Hemmateenejad Bahram, Mehdipour Ahmad R, Popelier Paul L A
Department of Chemistry, Shiraz University, Shiraz, Iran.
Chem Biol Drug Des. 2008 Dec;72(6):551-63. doi: 10.1111/j.1747-0285.2008.00731.x.
Quantum topological molecular similarity produces a two-dimensional array of descriptors for each molecule while a three-dimensional array is obtained by placing the descriptor data matrices of a set of molecules beside each other. Here, we use the multiway data analysis method called molecular maps (MOLMAP) of atom-level properties in a new way. We transferred the three-dimensional array of quantum topological molecular similarity descriptors into new two-dimensional parameters using Kohonen networks, followed by partial least squares. Six different data sets were analyzed by the proposed procedure, which were previously analyzed (Eur. J. Med. Chem. 2006 41 862) by partial least squares applied to unfolded data. They include: (i) the pK(a) of imidazoles, (ii) the ability of a set of indole derivatives to displace [(3)H] flunitrazepam from binding to bovine cortical membranes, (iii) the inhibitory effect of a set of benzimidazoles on the influenza virus, (iv) the interaction of amides with liver alcohol dehydrogenase, (v) inhibition of carbonic anhydrase by sulfonamides and (vi) the toxicity of a set of chlorophenols. Overall, the results showed better statistical results compared with simple unfolding. Furthermore, variable important in projection plots confirmed previous findings about active centers and even in some cases showed more accurate results.

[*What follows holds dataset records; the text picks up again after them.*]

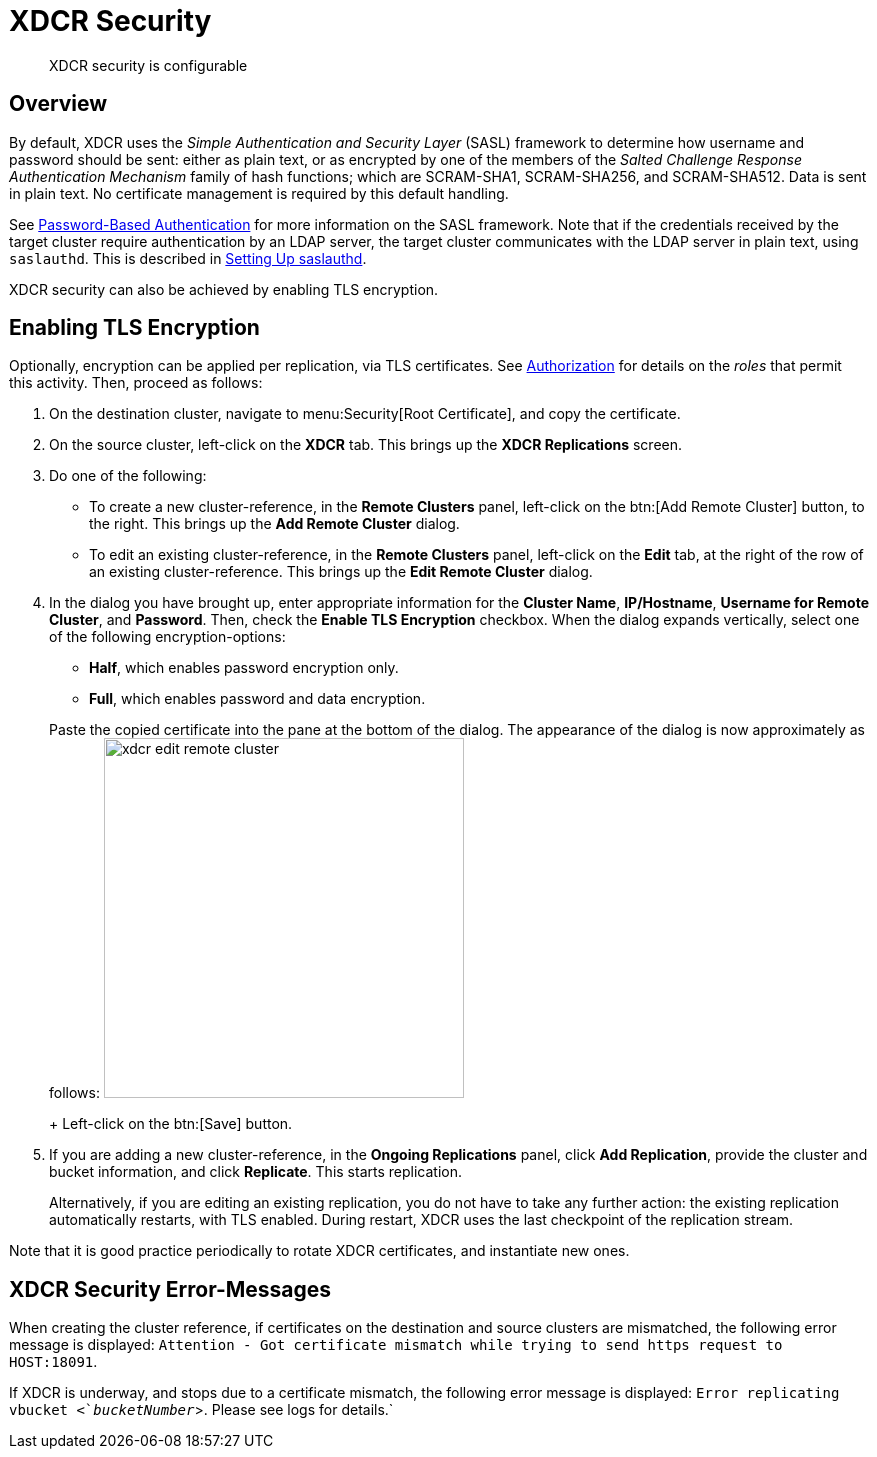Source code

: [#topic_sp1_qws_zs]
= XDCR Security

[abstract]
XDCR security is configurable

[#xcdr_security_overview]
== Overview

By default, XDCR uses the _Simple Authentication and Security Layer_ (SASL) framework to determine how username and password should be sent: either as plain text, or as encrypted by one of the members of the _Salted Challenge Response Authentication Mechanism_ family of hash functions; which are SCRAM-SHA1, SCRAM-SHA256, and SCRAM-SHA512.
Data is sent in plain text.
No certificate management is required by this default handling.

See xref:security:security-pw-auth.adoc[Password-Based Authentication] for more information on the SASL framework.
Note that if the credentials received by the target cluster require authentication by an LDAP server, the target cluster communicates with the LDAP server in plain text, using `saslauthd`.
This is described in xref:security:security-saslauthd-new.adoc[Setting Up saslauthd].

XDCR security can also be achieved by enabling TLS encryption.

[#using_certificate_management]
== Enabling TLS Encryption

Optionally, encryption can be applied per replication, via TLS certificates.
See xref:security:security-authorization.adoc[Authorization] for details on the _roles_ that permit this activity.
Then, proceed as follows:

. On the destination cluster, navigate to menu:Security[Root Certificate], and copy the certificate.

. On the source cluster, left-click on the *XDCR* tab.
This brings up the [.uicontrol]*XDCR Replications* screen.

. Do one of the following:

 ** To create a new cluster-reference, in the [.uicontrol]*Remote Clusters* panel, left-click on the btn:[Add Remote Cluster] button, to the right.
This brings up the [.uicontrol]*Add Remote Cluster* dialog.

 ** To edit an existing cluster-reference, in the [.uicontrol]*Remote Clusters* panel, left-click on the [.uicontrol]*Edit* tab, at the right of the row of an existing cluster-reference.
This brings up the [.uicontrol]*Edit Remote Cluster* dialog.

. In the dialog you have brought up, enter appropriate information for the *Cluster Name*, *IP/Hostname*, *Username for Remote Cluster*, and *Password*.
Then, check the [.uicontrol]*Enable TLS Encryption* checkbox.
When the dialog expands vertically, select one of the following encryption-options:

 ** *Half*, which enables password encryption only.

 ** *Full*, which enables password and data encryption.

+
Paste the copied certificate into the pane at the bottom of the dialog.
The appearance of the dialog is now approximately as follows: image:xdcr-edit-remote-cluster.png[,360]
+
Left-click on the btn:[Save] button.

. If you are adding a new cluster-reference, in the *Ongoing Replications* panel, click [.uicontrol]*Add Replication*, provide the cluster and bucket information, and click [.uicontrol]*Replicate*.
This starts replication.
+
Alternatively, if you are editing an existing replication, you do not have to take any further action: the existing replication automatically restarts, with TLS enabled.
During restart, XDCR uses the last checkpoint of the replication stream.

Note that it is good practice periodically to rotate XDCR certificates, and instantiate new ones.

[#xdcr_security_error_messages]
== XDCR Security Error-Messages

When creating the cluster reference, if certificates on the destination and source clusters are mismatched, the following error message is displayed: `Attention - Got certificate mismatch while trying to send https request to HOST:18091`.

If XDCR is underway, and stops due to a certificate mismatch, the following error message is displayed: `Error replicating vbucket <`_bucketNumber_`>.
Please see logs for details.`
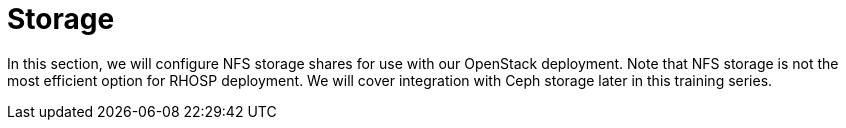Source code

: # Storage


In this section, we will configure NFS storage shares for use with our OpenStack deployment. 
Note that NFS storage is not the most efficient option for RHOSP deployment. 
We will cover integration with Ceph storage later in this training series.

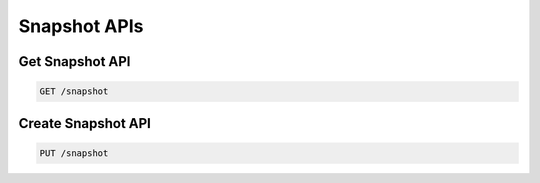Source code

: Snapshot APIs
=============

Get Snapshot API
----------------

.. code-block:: text

    GET /snapshot


Create Snapshot API
-------------------

.. code-block:: text

    PUT /snapshot
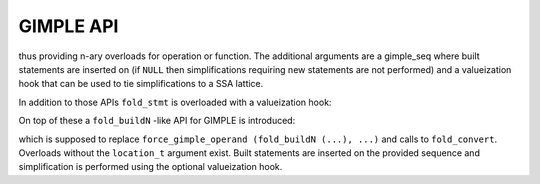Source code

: ..
  Copyright 1988-2022 Free Software Foundation, Inc.
  This is part of the GCC manual.
  For copying conditions, see the copyright.rst file.

.. index:: GIMPLE API

.. _gimple-api:

GIMPLE API
**********

.. function:: tree gimple_simplify (enum tree_code, tree, tree, gimple_seq *, tree (*)(tree))
              tree gimple_simplify (enum tree_code, tree, tree, tree, gimple_seq *, tree (*)(tree))
              tree gimple_simplify (enum tree_code, tree, tree, tree, tree, gimple_seq *, tree (*)(tree))
              tree gimple_simplify (enum built_in_function, tree, tree, gimple_seq *, tree (*)(tree))
              tree gimple_simplify (enum built_in_function, tree, tree, tree, gimple_seq *, tree (*)(tree))
              tree gimple_simplify (enum built_in_function, tree, tree, tree, tree, gimple_seq *, tree (*)(tree))

  The main GIMPLE API entry to the expression simplifications mimicking
  that of the GENERIC fold_{unary,binary,ternary} functions.

thus providing n-ary overloads for operation or function.  The
additional arguments are a gimple_seq where built statements are
inserted on (if ``NULL`` then simplifications requiring new statements
are not performed) and a valueization hook that can be used to
tie simplifications to a SSA lattice.

In addition to those APIs ``fold_stmt`` is overloaded with
a valueization hook:

.. function:: fold_stmt (gimple_stmt_iterator *, tree (*)(tree));

On top of these a ``fold_buildN`` -like API for GIMPLE is introduced:

.. function:: tree gimple_build (gimple_seq *, location_t, enum tree_code, tree, tree, tree (*valueize) (tree) = NULL);
              tree gimple_build (gimple_seq *, location_t, enum tree_code, tree, tree, tree, tree (*valueize) (tree) = NULL);
              tree gimple_build (gimple_seq *, location_t, enum tree_code, tree, tree, tree, tree, tree (*valueize) (tree) = NULL);
              tree gimple_build (gimple_seq *, location_t, enum built_in_function, tree, tree, tree (*valueize) (tree) = NULL);
              tree gimple_build (gimple_seq *, location_t, enum built_in_function, tree, tree, tree, tree (*valueize) (tree) = NULL);
              tree gimple_build (gimple_seq *, location_t, enum built_in_function, tree, tree, tree, tree, tree (*valueize) (tree) = NULL);
              tree gimple_convert (gimple_seq *, location_t, tree, tree);

which is supposed to replace ``force_gimple_operand (fold_buildN (...), ...)``
and calls to ``fold_convert``.  Overloads without the ``location_t``
argument exist.  Built statements are inserted on the provided sequence
and simplification is performed using the optional valueization hook.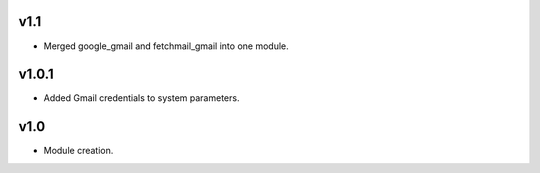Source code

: v1.1
====
* Merged google_gmail and fetchmail_gmail into one module.

v1.0.1
======
* Added Gmail credentials to system parameters.

v1.0
====
* Module creation.
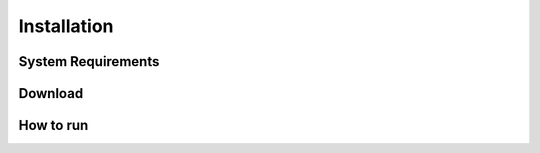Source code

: Installation
============

System Requirements
-------------------

Download
--------

How to run
----------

量子拓扑分子相似性为每个分子生成一个二维描述符数组,而通过将一组分子的描述符数据矩阵并排放置可获得三维数组。在此,我们以一种新的方式使用了称为分子图谱(MOLMAP)的原子级属性多向数据分析方法。我们使用Kohonen网络将量子拓扑分子相似性描述符的三维数组转换为新的二维参数,随后进行偏最小二乘法。通过所提出的程序分析了六个不同的数据集,这些数据集之前通过应用于展开数据的偏最小二乘法进行了分析(《欧洲医药化学杂志》2006年第41卷,第862页)。它们包括:(i)咪唑的pK(a);(ii)一组吲哚衍生物从与牛脑皮层膜结合中置换[(3)H]氟硝西泮的能力;(iii)一组苯并咪唑对流感病毒的抑制作用;(iv)酰胺与肝醇脱氢酶的相互作用;(v)磺胺类药物对碳酸酐酶的抑制作用;以及(vi)一组氯酚类的毒性。总体而言,结果显示与简单展开相比具有更好的统计结果。此外,投影图中的变量重要性证实了先前关于活性中心的发现,甚至在某些情况下显示出更准确的结果。